Every entry below should be returned exactly as it appears, with pictures left out.

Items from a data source
- - - - -

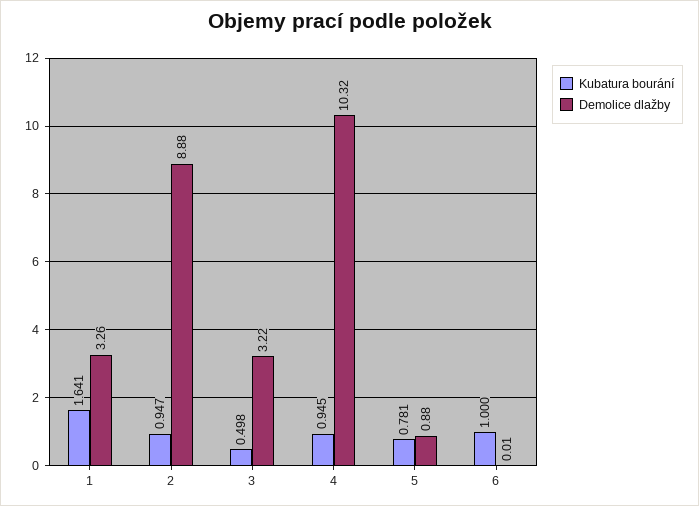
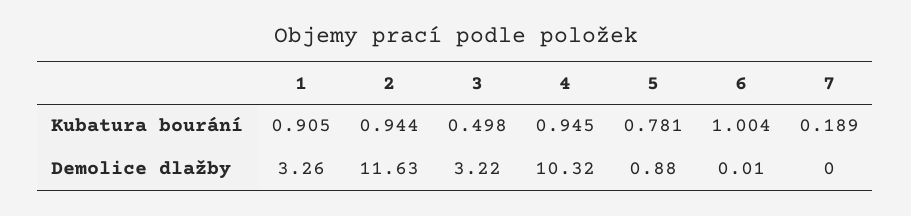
  {
    "Kubatura bourání": {
-     "1": 1.641,
+     "1": 0.905,
-     "2": 0.947,
+     "2": 0.944,
      "3": 0.498,
      "4": 0.945,
      "5": 0.781,
-     "6": 1
+     "6": 1.004,
+     "7": 0.189
    },
    "Demolice dlažby": {
      "1": 3.26,
-     "2": 8.88,
+     "2": 11.63,
      "3": 3.22,
      "4": 10.32,
      "5": 0.88,
-     "6": 0.01
+     "6": 0.01,
+     "7": 0
    }
  }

- - - - -

Answer below =>
  {
    "Kubatura bourání": {
-     "1": 1.641,
+     "1": 0.905,
-     "2": 0.947,
+     "2": 0.944,
      "3": 0.498,
      "4": 0.945,
      "5": 0.781,
-     "6": 1
+     "6": 1.004,
+     "7": 0.189
    },
    "Demolice dlažby": {
      "1": 3.26,
-     "2": 8.88,
+     "2": 11.63,
      "3": 3.22,
      "4": 10.32,
      "5": 0.88,
-     "6": 0.01
+     "6": 0.01,
+     "7": 0
    }
  }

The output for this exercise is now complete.